▶ **Action item**: Transcription, pictures excluded: write out the data below exactly.

▶ **Stored data**:
•••••

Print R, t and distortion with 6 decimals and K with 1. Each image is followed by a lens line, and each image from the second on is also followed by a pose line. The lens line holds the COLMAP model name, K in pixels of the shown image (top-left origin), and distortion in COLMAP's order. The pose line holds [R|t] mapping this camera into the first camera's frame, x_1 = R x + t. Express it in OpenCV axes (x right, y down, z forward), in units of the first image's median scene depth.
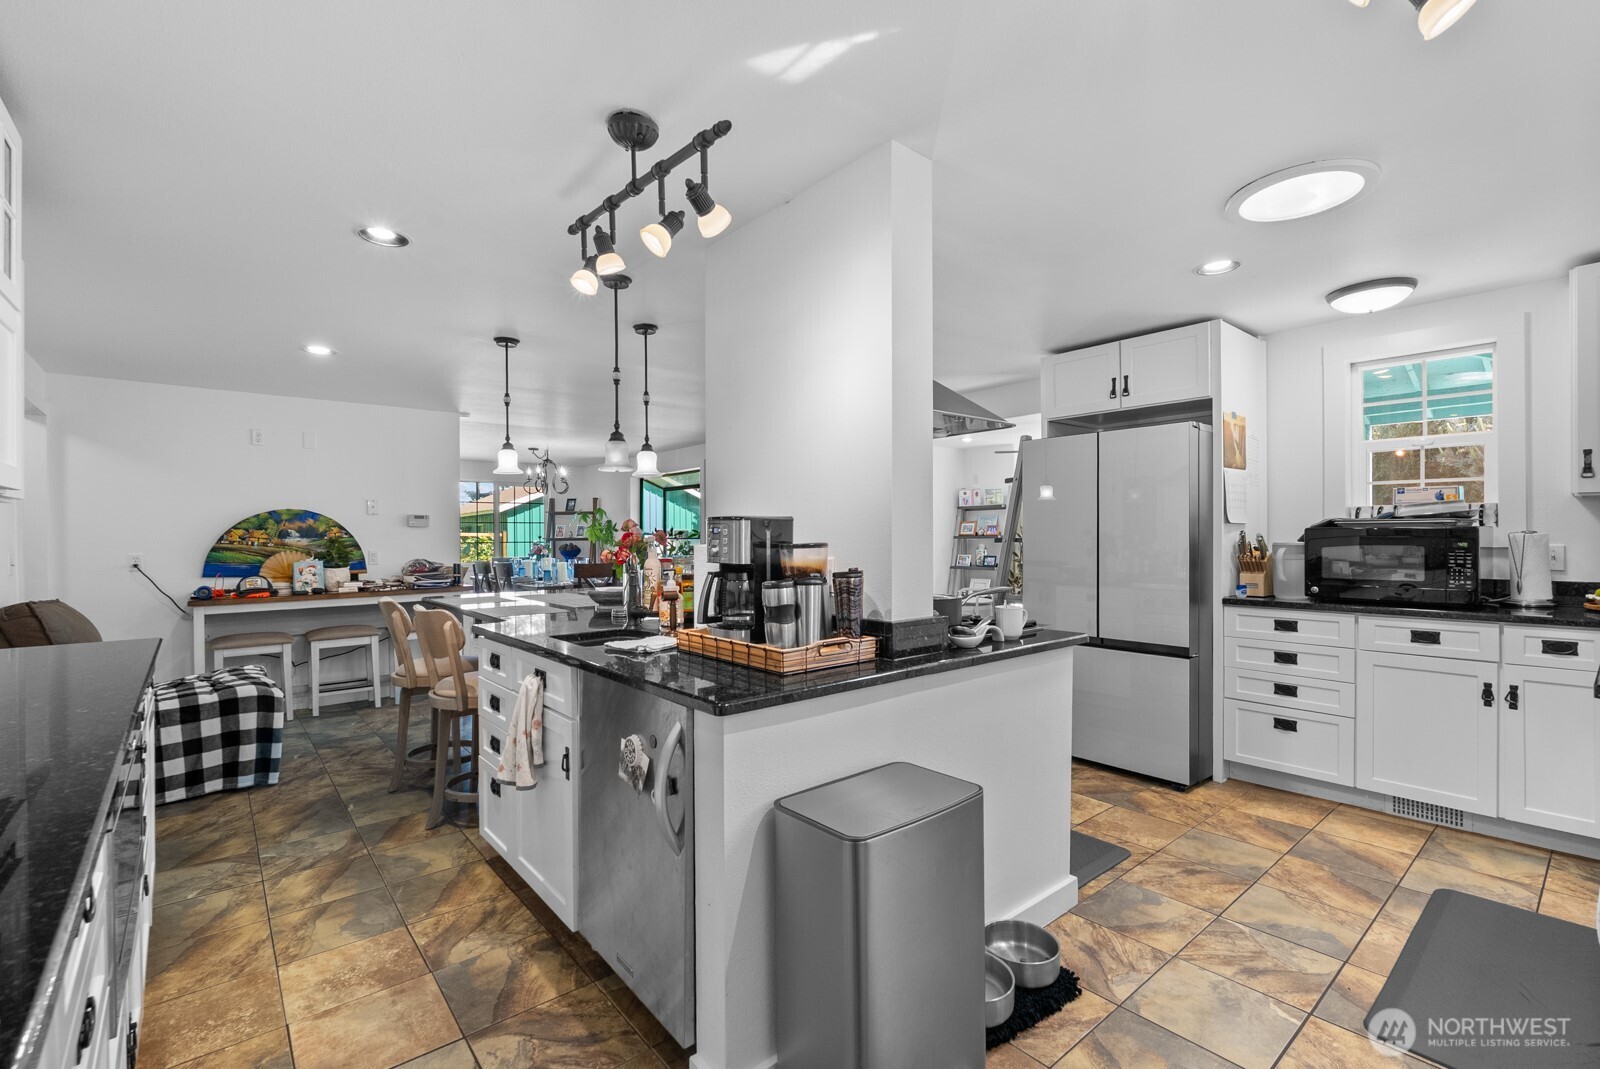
lens RADIAL K [[707.7, 0, 803.5], [0, 707.7, 538.6], [0, 0, 1]] dist [-0.004355, -0.000589]
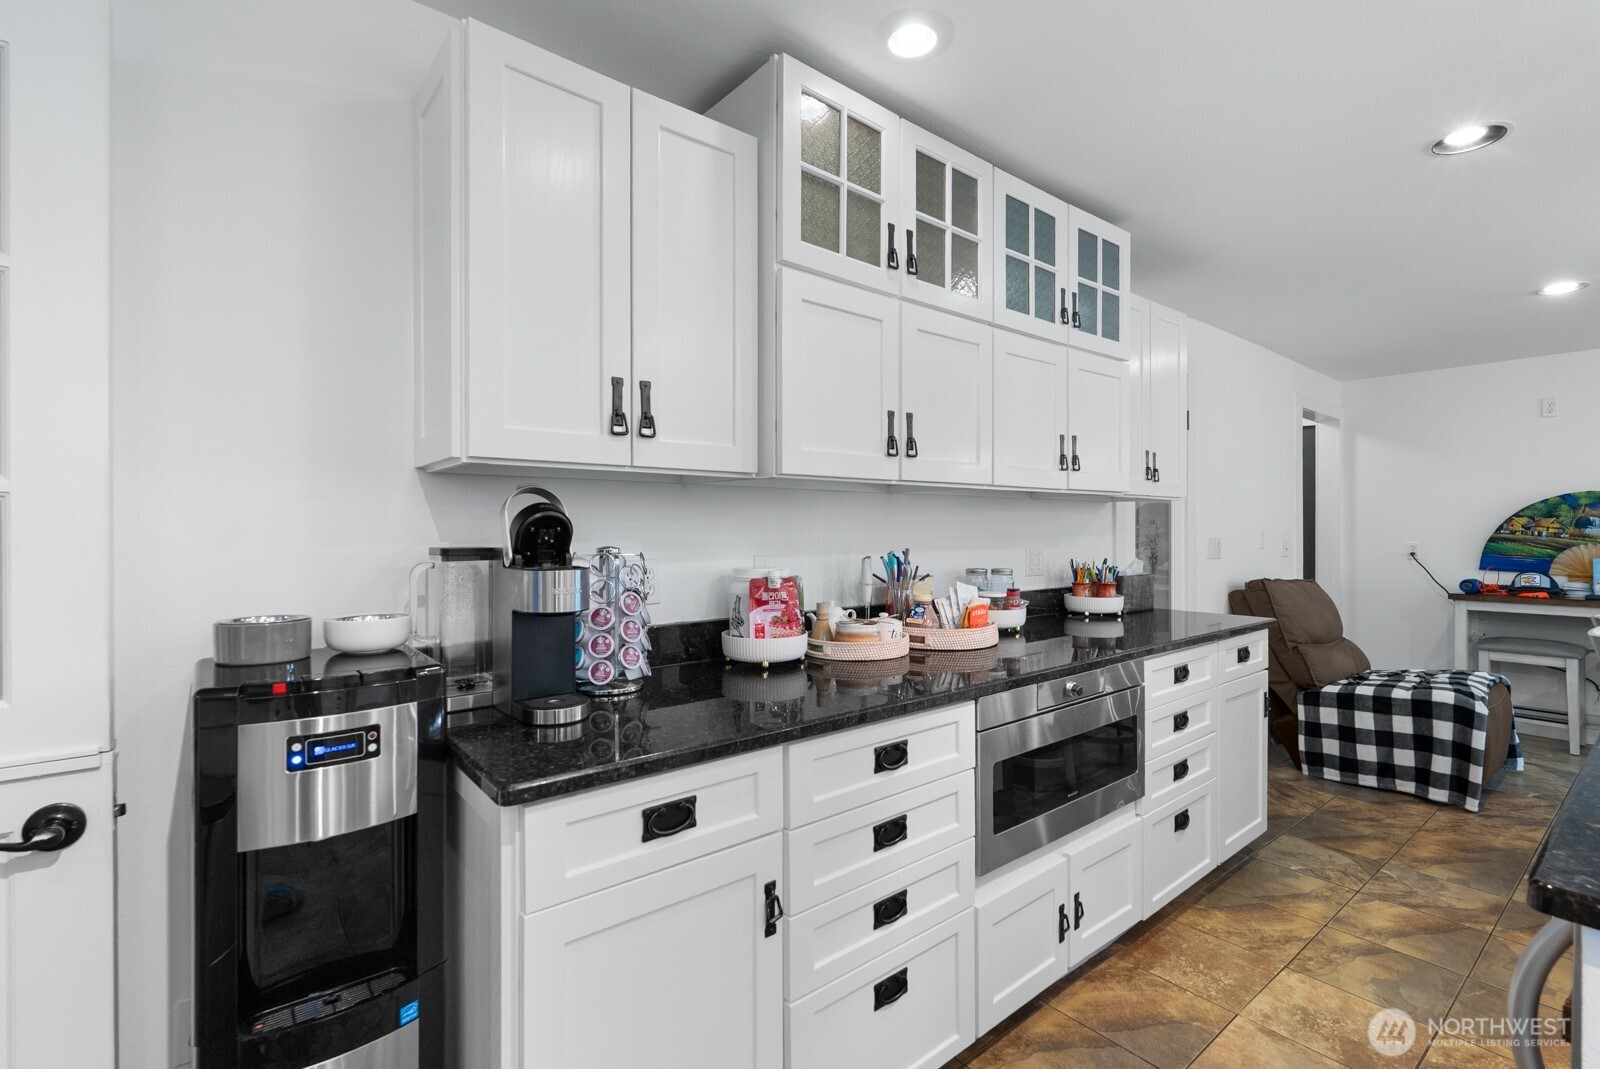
lens RADIAL K [[719.1, 0, 810.9], [0, 719.1, 529.9], [0, 0, 1]] dist [-0.002410, -0.000780]
pose [[-0.027225, 0.008080, -0.999597, 0.171106], [-0.003010, 0.999962, 0.008165, -0.003421], [0.999625, 0.003231, -0.027199, 0.238793]]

•••••

▶ **Solved exercise**:
Print R, t and distortion with 6 decimals and K with 1. Each image is followed by a lens line, and each image from the second on is also followed by a pose line. The lens line holds the COLMAP model name, K in pixels of the shown image (top-left origin), and distortion in COLMAP's order. The pose line holds [R|t] mapping this camera into the first camera's frame, x_1 = R x + t. Express it in OpenCV axes (x right, y down, z forward), in units of the first image's median scene depth.
lens RADIAL K [[707.7, 0, 803.5], [0, 707.7, 538.6], [0, 0, 1]] dist [-0.004355, -0.000589]
lens RADIAL K [[719.1, 0, 810.9], [0, 719.1, 529.9], [0, 0, 1]] dist [-0.002410, -0.000780]
pose [[-0.027225, 0.008080, -0.999597, 0.171106], [-0.003010, 0.999962, 0.008165, -0.003421], [0.999625, 0.003231, -0.027199, 0.238793]]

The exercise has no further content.